The team at Starschema, a data services and technology company, believes data has the power to change the world. When the COVID-19 pandemic hit the world last March, Starschema felt an obligation to act. The company quickly responded by packaging and sharing data to help inform better decision-making. The Starschema team created a robust COVID-19 epidemiological data set and made it available, for free, to thousands of companies via Snowflake Data Marketplace.
The data set has served as a single source of truth for COVID-19 incidence and mortality data throughout the pandemic, helping organizations build contingency plans and make more-informed decisions in response to the global health crisis. To date, hundreds of organizations have leveraged the data in Snowflake Data Marketplace, including healthcare companies, retailers, and even financial services providers. For example, Harvard Business Reviews reports that Capital One uses Starschema’s data to forecast and plan response scenarios for its workforce and customers.1
“Everyone is dealing with the effects of COVID-19 in one way or another,” Tamas Foldi, CEO at Starschema, told Business Wire when the data was first made available.2 “Our goal is to deliver the highest quality data, sound enough to stake lives on, with the utmost transparency.”

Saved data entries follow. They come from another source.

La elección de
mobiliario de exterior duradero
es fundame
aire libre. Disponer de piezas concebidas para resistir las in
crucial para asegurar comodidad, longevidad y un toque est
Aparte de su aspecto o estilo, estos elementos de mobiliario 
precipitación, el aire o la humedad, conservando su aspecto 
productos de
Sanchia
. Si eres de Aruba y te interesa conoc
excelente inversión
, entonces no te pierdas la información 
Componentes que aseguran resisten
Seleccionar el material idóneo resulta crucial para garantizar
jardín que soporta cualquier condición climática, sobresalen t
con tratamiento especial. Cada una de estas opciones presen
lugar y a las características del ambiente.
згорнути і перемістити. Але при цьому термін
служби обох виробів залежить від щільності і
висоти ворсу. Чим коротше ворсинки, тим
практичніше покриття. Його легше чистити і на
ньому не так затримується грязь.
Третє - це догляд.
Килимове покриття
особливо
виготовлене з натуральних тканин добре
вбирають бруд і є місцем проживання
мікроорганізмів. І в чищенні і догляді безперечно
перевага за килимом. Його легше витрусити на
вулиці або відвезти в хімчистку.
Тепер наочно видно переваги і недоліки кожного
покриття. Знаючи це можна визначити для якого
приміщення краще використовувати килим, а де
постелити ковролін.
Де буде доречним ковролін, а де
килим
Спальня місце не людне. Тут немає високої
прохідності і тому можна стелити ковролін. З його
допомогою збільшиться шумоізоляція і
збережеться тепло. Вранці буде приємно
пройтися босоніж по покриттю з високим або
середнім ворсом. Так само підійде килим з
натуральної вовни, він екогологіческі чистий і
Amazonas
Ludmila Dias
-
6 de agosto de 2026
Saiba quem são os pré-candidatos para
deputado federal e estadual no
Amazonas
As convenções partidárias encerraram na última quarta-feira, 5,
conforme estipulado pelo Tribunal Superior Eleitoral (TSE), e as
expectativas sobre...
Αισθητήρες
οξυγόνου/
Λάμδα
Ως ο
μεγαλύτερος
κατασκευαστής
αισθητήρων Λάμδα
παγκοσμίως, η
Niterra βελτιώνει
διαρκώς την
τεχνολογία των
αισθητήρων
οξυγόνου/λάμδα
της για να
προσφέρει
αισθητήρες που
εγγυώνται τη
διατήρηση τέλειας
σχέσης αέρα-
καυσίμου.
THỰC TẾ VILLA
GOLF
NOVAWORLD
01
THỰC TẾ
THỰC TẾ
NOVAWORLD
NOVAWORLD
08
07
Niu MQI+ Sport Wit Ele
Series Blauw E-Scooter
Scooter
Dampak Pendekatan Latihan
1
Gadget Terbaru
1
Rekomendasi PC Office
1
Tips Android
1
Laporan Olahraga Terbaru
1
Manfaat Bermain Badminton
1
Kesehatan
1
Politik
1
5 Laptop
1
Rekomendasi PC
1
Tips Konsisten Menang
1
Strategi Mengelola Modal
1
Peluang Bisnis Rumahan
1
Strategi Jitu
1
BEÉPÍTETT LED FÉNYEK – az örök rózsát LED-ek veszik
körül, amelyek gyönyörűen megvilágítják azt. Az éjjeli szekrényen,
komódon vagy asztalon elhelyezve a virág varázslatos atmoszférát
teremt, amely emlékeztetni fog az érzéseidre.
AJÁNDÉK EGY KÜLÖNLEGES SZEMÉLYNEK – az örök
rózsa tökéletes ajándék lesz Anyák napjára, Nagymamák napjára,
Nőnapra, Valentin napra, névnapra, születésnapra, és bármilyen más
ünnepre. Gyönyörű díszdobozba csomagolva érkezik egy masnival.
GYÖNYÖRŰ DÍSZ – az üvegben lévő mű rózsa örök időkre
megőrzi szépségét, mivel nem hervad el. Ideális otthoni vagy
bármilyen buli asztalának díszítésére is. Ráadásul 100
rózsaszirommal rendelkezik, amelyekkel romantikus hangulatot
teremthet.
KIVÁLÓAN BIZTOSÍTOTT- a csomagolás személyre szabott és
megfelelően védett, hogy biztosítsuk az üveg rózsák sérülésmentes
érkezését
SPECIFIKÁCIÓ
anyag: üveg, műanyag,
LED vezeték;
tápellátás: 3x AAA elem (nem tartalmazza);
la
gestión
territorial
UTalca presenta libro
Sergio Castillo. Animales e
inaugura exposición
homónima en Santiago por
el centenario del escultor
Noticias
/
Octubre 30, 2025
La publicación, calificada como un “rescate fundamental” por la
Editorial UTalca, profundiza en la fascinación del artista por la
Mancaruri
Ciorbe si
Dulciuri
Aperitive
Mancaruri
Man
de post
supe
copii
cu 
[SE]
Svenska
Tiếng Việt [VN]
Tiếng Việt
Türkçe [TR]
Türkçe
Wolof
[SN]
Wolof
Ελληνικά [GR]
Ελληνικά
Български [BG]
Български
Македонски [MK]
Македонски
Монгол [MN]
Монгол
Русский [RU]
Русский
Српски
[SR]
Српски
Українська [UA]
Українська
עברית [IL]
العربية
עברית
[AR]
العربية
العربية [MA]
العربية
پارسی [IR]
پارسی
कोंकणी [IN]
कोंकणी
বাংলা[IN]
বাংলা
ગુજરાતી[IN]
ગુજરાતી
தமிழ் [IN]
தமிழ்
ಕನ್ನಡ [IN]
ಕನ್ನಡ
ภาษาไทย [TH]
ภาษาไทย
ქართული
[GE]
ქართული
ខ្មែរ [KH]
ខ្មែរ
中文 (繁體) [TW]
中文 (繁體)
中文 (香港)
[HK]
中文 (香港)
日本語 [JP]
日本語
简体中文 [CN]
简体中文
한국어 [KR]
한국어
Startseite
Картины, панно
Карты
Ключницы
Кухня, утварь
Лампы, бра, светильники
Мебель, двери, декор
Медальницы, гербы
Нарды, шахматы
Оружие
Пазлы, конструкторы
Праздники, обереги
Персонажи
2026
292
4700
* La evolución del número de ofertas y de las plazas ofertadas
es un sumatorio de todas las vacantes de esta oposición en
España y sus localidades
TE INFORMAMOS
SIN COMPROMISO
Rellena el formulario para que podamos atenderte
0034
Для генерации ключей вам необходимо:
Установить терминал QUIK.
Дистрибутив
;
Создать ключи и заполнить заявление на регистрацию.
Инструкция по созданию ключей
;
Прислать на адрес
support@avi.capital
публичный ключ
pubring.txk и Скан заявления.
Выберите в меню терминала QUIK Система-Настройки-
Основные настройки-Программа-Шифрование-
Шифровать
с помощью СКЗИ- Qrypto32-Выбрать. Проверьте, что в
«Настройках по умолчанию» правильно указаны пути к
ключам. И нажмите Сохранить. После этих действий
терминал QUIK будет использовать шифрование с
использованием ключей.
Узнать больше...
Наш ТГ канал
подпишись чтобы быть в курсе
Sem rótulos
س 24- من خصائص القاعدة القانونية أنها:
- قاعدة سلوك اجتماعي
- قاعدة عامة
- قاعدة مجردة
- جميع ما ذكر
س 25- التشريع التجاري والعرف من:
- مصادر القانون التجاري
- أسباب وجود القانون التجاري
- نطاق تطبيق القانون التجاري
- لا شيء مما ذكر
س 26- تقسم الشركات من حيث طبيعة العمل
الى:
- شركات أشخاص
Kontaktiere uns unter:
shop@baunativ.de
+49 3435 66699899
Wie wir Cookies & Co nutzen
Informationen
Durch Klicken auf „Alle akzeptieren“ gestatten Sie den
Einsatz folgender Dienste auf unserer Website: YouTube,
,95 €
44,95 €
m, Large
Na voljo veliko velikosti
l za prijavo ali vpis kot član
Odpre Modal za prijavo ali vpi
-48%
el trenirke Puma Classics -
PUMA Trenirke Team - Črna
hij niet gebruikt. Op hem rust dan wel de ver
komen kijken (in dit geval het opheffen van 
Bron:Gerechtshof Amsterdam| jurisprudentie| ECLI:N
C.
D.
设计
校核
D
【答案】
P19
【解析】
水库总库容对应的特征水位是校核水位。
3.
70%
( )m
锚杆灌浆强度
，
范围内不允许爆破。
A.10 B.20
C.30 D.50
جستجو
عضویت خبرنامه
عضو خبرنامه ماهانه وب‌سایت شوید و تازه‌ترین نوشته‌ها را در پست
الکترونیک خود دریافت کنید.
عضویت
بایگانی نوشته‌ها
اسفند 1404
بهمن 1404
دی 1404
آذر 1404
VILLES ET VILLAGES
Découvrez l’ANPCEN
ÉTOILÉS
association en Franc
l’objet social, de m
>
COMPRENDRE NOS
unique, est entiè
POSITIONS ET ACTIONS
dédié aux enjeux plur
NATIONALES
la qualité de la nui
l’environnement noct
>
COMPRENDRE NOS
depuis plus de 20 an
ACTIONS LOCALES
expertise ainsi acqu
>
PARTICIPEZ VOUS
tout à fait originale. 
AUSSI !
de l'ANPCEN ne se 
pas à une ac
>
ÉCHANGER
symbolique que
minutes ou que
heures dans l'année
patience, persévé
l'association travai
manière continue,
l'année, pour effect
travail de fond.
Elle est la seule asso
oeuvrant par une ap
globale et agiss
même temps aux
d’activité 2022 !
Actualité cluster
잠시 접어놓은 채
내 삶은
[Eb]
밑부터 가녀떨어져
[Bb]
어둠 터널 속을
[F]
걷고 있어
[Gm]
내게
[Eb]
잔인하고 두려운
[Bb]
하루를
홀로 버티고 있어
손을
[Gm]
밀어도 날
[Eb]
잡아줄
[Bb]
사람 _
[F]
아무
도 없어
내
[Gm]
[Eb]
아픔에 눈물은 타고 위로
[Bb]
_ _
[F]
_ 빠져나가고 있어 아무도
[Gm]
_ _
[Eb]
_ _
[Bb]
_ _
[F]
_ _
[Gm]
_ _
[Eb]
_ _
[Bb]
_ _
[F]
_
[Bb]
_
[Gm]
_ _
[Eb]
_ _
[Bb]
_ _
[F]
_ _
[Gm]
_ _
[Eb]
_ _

Taking a closer look at what made this data set so powerful, a few best practices emerge.
Put your data where users are
Instead of housing the data exclusively on its website and trying to bring potential users to it, Starschema also made it immediately available to all Snowflake customers through Snowflake Data Marketplace, which spurred quick adoption. Since the Starschema dataset was available with one-click simplicity on the Snowflake Marketplace, our customers could begin using it right away, greatly reducing time to value.
Remove barriers to access
Given the critical importance of this data set to organizations across industries and geographies, Starschema made it available to Snowflake customers for free. While not every business can afford to build and maintain such a data set, lowering the cost of access encourages more organizations to use the data. Additionally, because the data is available on Snowflake Data Marketplace, Snowflake customers save money on data integration costs. No ETL is required. Instead, the live, ready-to-query data is always at their fingertips.
Keep it fresh
With COVID-19, every day tells a new story. The Starschema team works tirelessly to ensure its data set always includes the highest quality, most-recent data. In this way, they empower users to leverage it for real-time decision-making. With Snowflake Data Marketplace, Snowflake customers always have access to the most-current data.
From day one, the Starschema team has used a public GitHub repository to house and document any data transformations. The team is transparent about where data originated and when it was last refreshed, and they are careful to include any caveats. “When it comes to data that will support critical decisions, we cannot simply offer a black box,” said Chris von Csefalvay, Starschema’s VP of Special Projects. “We need to show every step of the way for how we arrive at the numbers.”
By keeping the data up to date and making its origins transparent, Starschema has built trust with users, encouraging greater usage over time.
Bust data silos
The COVID-19 data set combines information from a variety of sources. These contributing data sets typically exist in a wide variety of formats, each with its own structure and fields, making them difficult to integrate and normalize. By partnering with Snowflake, Starschema broke down silos and brought these data sets together, increasing their value to users.
The Starschema team leveraged automation to reduce errors and make processing more reliable. By writing a script to normalize and unify the data once, the team updated the data set automatically. “Without automation and a streamlined execution model, we could not have sustained the growing workload coming from an increasing number of data sets,” von Csefalvay explained.
The Starschema team continuously maintains the data set, which includes monitoring it for issues, fixing breaks, and replacing data sources if one stops publishing data or a better source becomes available—while always letting users know what’s changed.
Listen to your users
Starschema understands that the most valuable data sets are not static; rather, they should grow and evolve over time as use cases and user needs change. The team actively solicits feedback on its data set from users, asking how they leverage the data, what data types would be useful to add, and more. In response to user feedback, more inputs are added over time, including the recent addition of COVID-19 vaccination rates.
Starschema takes inbound feedback seriously, responding to the majority of specific customer requests for data sets, clarifications, or bug fixes within 24 hours. By involving users in the data set’s evolution, Starschema has turned them into collaborative partners.
“Good things happen when people share data, and few things confirm this more than this project,” von Csefalvay said.